EXCERPT
══════════

Remember that left recursion is not allowed in a parsing expression grammar. Therefore finally some terminal will appear as the first subexpression (or whole expression becomes the empty expression). Sequence

For the sequence of two parsing expressions \(p_1 p_2\) we have to distinguish three cases:

  • The first expression fails. This implies that the whole expression fails.

    \[\begin{split}\begin{array}{lcl} (p_1, w_1 w_2 u, I, f) & \Rightarrow & \perp w_1 \\ \hline (p_1 p_2, w_1 w_2 u, I, f) & \Rightarrow & \perp w_1 \end{array}\end{split}\]
  • The first expression succeeds, but the second fails. This implies that the whole expression fails as well.

    \[\begin{split}\begin{array}{lcl} (p_1, w_1 w_2 u, I, f) & \Rightarrow & \top^g_J w_1 \\ (p_2, w_2 u, J, g) & \Rightarrow & \perp w_2 \\ \hline (p_1 p_2, w_1 w_2 u, I, f) & \Rightarrow & \perp (w_1 w_2) \end{array}\end{split}\]
  • Both expressions succeed. In that case the whole expression succeeds. The second expression uses the output state of the first as the input state. The final state of the whole expression is the final state of the second expression.

══════════

EXTRACTED DATA
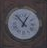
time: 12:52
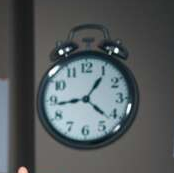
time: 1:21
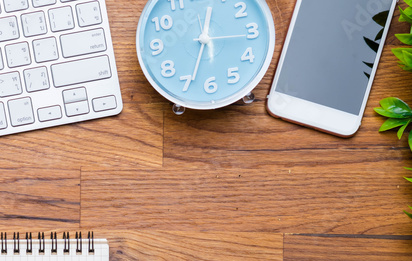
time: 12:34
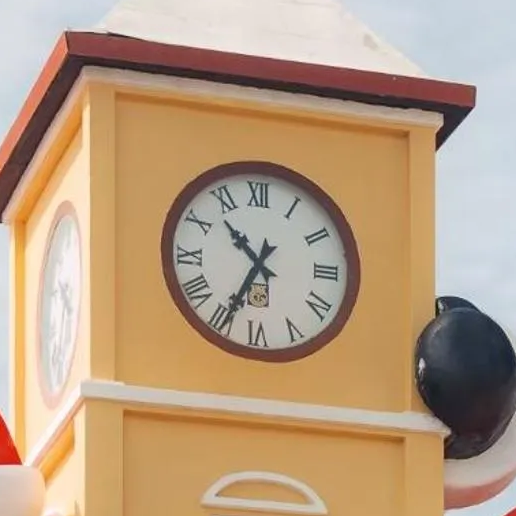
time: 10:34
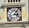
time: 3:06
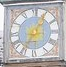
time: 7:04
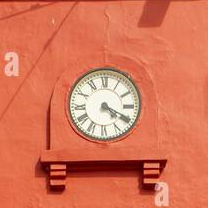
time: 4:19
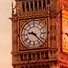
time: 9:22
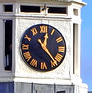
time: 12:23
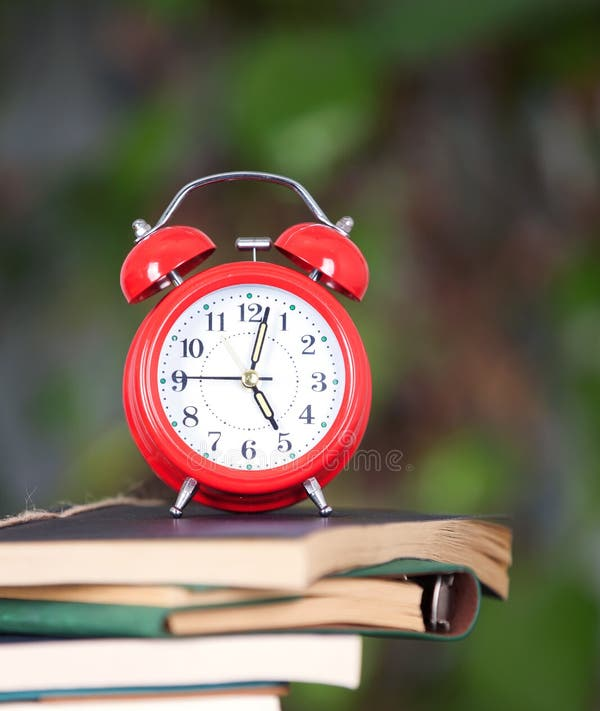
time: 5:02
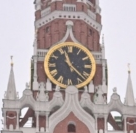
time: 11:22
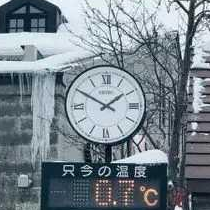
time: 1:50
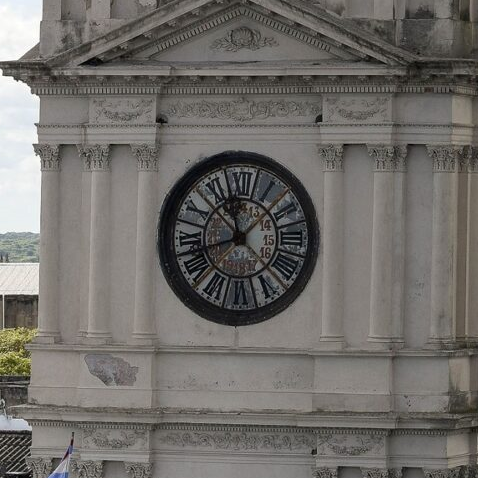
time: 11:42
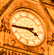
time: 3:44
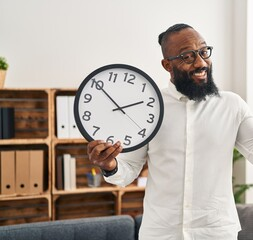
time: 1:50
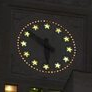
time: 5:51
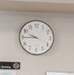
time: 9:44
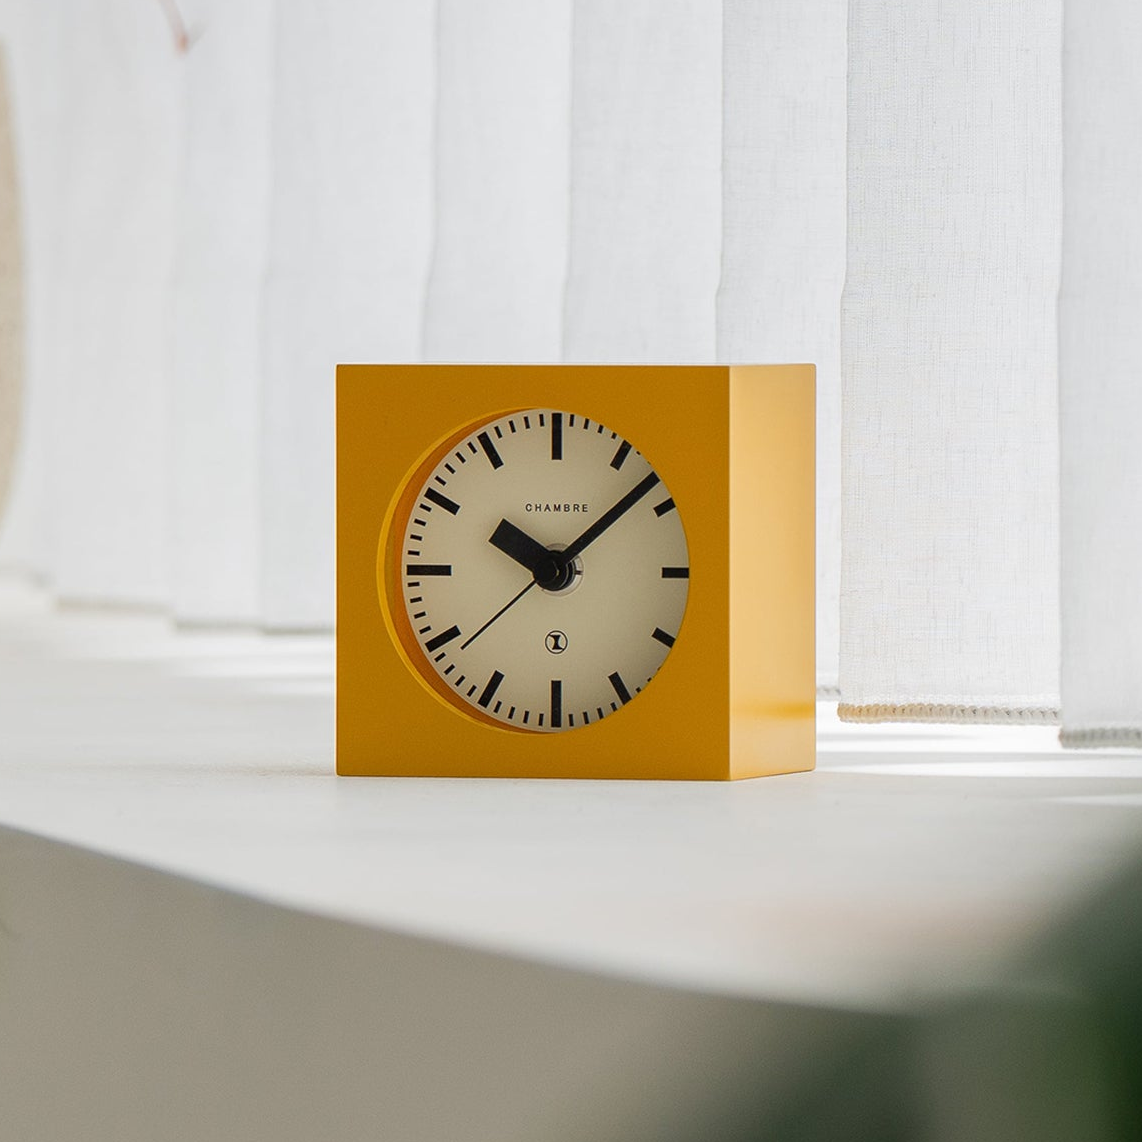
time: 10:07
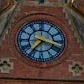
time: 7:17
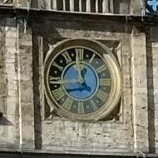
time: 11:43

══════════

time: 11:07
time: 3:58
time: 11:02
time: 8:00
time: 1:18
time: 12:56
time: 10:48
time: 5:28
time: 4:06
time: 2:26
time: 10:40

══════════

TASKS FOR THIS EXERCISE
a) In the excerpt on parsing expression grammars, rewrite the paragraph beginning "Both expressions succeed" as a short bulleted list that keeps its main facts.
b) According to the excerpt on parsing expression grammars, what is not allowed in such a grammar?

ANSWERS FOR THE EXERCISE
a)
- The whole expression succeeds.
- The second expression takes the output state of the first as its input state.
- The final state of the whole expression is the final state of the second expression.

b) Left recursion.